(Saved entries)

+++

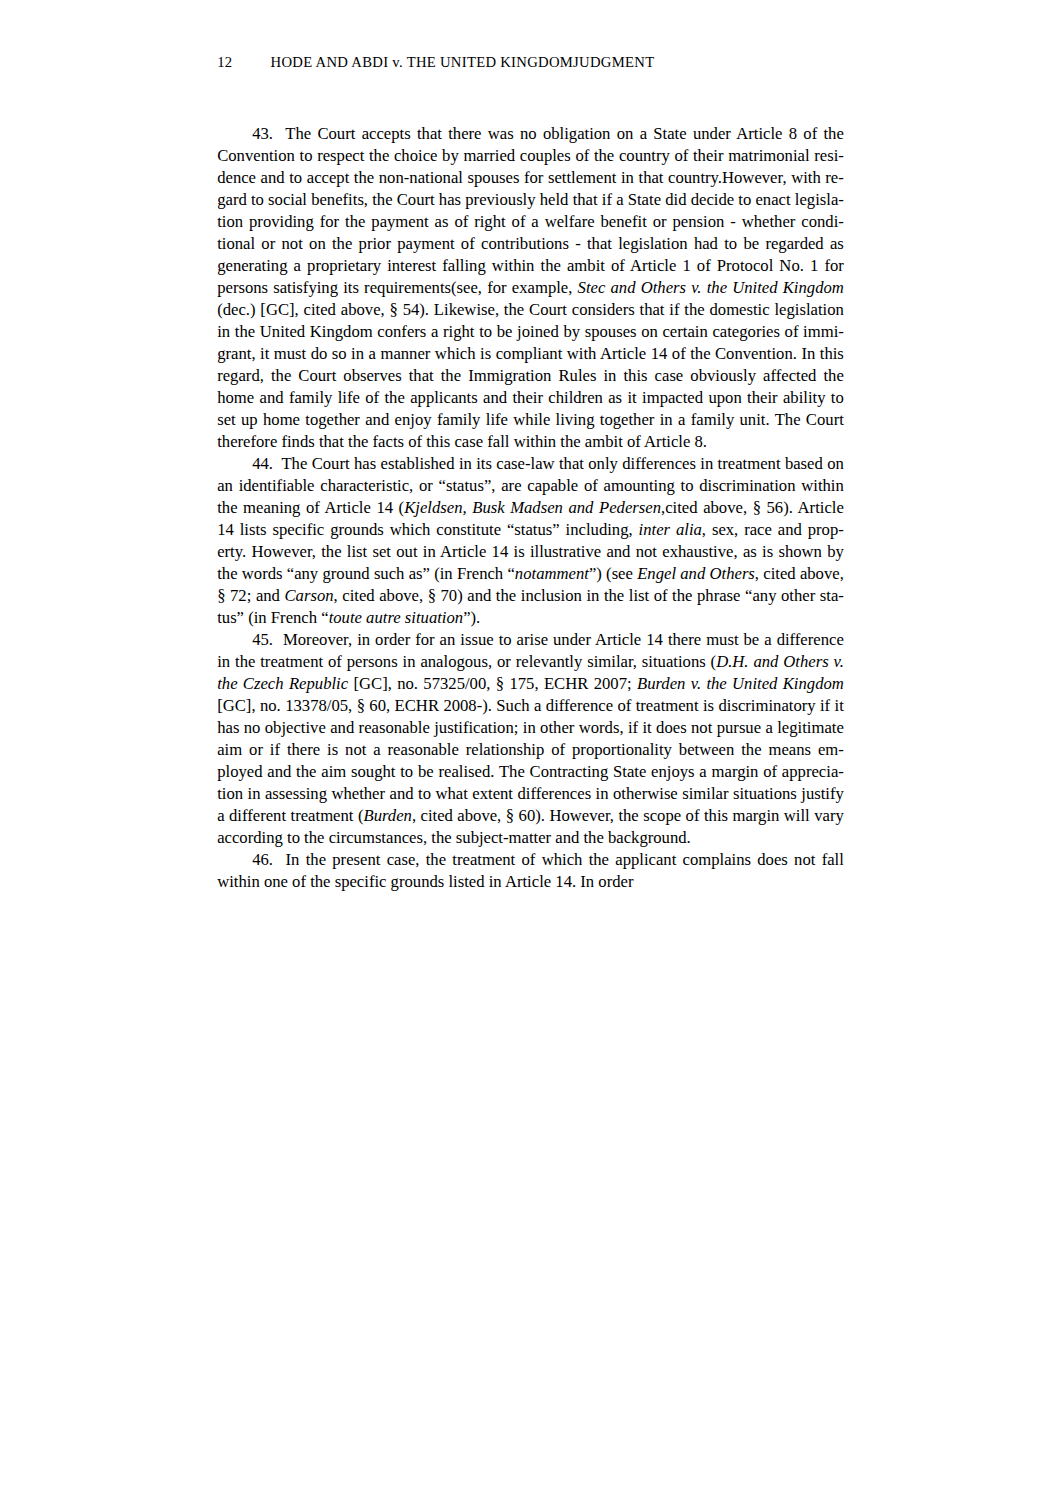12 HODE AND ABDI v. THE UNITED KINGDOMJUDGMENT
43. The Court accepts that there was no obligation on a State under Article 8 of the Convention to respect the choice by married couples of the country of their matrimonial residence and to accept the non-national spouses for settlement in that country.However, with regard to social benefits, the Court has previously held that if a State did decide to enact legislation providing for the payment as of right of a welfare benefit or pension - whether conditional or not on the prior payment of contributions - that legislation had to be regarded as generating a proprietary interest falling within the ambit of Article 1 of Protocol No. 1 for persons satisfying its requirements(see, for example, Stec and Others v. the United Kingdom (dec.) [GC], cited above, § 54). Likewise, the Court considers that if the domestic legislation in the United Kingdom confers a right to be joined by spouses on certain categories of immigrant, it must do so in a manner which is compliant with Article 14 of the Convention. In this regard, the Court observes that the Immigration Rules in this case obviously affected the home and family life of the applicants and their children as it impacted upon their ability to set up home together and enjoy family life while living together in a family unit. The Court therefore finds that the facts of this case fall within the ambit of Article 8.
44. The Court has established in its case-law that only differences in treatment based on an identifiable characteristic, or “status”, are capable of amounting to discrimination within the meaning of Article 14 (Kjeldsen, Busk Madsen and Pedersen,cited above, § 56). Article 14 lists specific grounds which constitute “status” including, inter alia, sex, race and property. However, the list set out in Article 14 is illustrative and not exhaustive, as is shown by the words “any ground such as” (in French “notamment”) (see Engel and Others, cited above, § 72; and Carson, cited above, § 70) and the inclusion in the list of the phrase “any other status” (in French “toute autre situation”).
45. Moreover, in order for an issue to arise under Article 14 there must be a difference in the treatment of persons in analogous, or relevantly similar, situations (D.H. and Others v. the Czech Republic [GC], no. 57325/00, § 175, ECHR 2007; Burden v. the United Kingdom [GC], no. 13378/05, § 60, ECHR 2008-). Such a difference of treatment is discriminatory if it has no objective and reasonable justification; in other words, if it does not pursue a legitimate aim or if there is not a reasonable relationship of proportionality between the means employed and the aim sought to be realised. The Contracting State enjoys a margin of appreciation in assessing whether and to what extent differences in otherwise similar situations justify a different treatment (Burden, cited above, § 60). However, the scope of this margin will vary according to the circumstances, the subject-matter and the background.
46. In the present case, the treatment of which the applicant complains does not fall within one of the specific grounds listed in Article 14. In order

+++

■ WORK INSTRUCTIONS
Give back each line above exactly, with pictures dropped.

■ RESPONSE TO THE TASK
12 HODE AND ABDI v. THE UNITED KINGDOMJUDGMENT
43. The Court accepts that there was no obligation on a State under Article 8 of the Convention to respect the choice by married couples of the country of their matrimonial residence and to accept the non-national spouses for settlement in that country.However, with regard to social benefits, the Court has previously held that if a State did decide to enact legislation providing for the payment as of right of a welfare benefit or pension - whether conditional or not on the prior payment of contributions - that legislation had to be regarded as generating a proprietary interest falling within the ambit of Article 1 of Protocol No. 1 for persons satisfying its requirements(see, for example, Stec and Others v. the United Kingdom (dec.) [GC], cited above, § 54). Likewise, the Court considers that if the domestic legislation in the United Kingdom confers a right to be joined by spouses on certain categories of immigrant, it must do so in a manner which is compliant with Article 14 of the Convention. In this regard, the Court observes that the Immigration Rules in this case obviously affected the home and family life of the applicants and their children as it impacted upon their ability to set up home together and enjoy family life while living together in a family unit. The Court therefore finds that the facts of this case fall within the ambit of Article 8.
44. The Court has established in its case-law that only differences in treatment based on an identifiable characteristic, or “status”, are capable of amounting to discrimination within the meaning of Article 14 (Kjeldsen, Busk Madsen and Pedersen,cited above, § 56). Article 14 lists specific grounds which constitute “status” including, inter alia, sex, race and property. However, the list set out in Article 14 is illustrative and not exhaustive, as is shown by the words “any ground such as” (in French “notamment”) (see Engel and Others, cited above, § 72; and Carson, cited above, § 70) and the inclusion in the list of the phrase “any other status” (in French “toute autre situation”).
45. Moreover, in order for an issue to arise under Article 14 there must be a difference in the treatment of persons in analogous, or relevantly similar, situations (D.H. and Others v. the Czech Republic [GC], no. 57325/00, § 175, ECHR 2007; Burden v. the United Kingdom [GC], no. 13378/05, § 60, ECHR 2008-). Such a difference of treatment is discriminatory if it has no objective and reasonable justification; in other words, if it does not pursue a legitimate aim or if there is not a reasonable relationship of proportionality between the means employed and the aim sought to be realised. The Contracting State enjoys a margin of appreciation in assessing whether and to what extent differences in otherwise similar situations justify a different treatment (Burden, cited above, § 60). However, the scope of this margin will vary according to the circumstances, the subject-matter and the background.
46. In the present case, the treatment of which the applicant complains does not fall within one of the specific grounds listed in Article 14. In order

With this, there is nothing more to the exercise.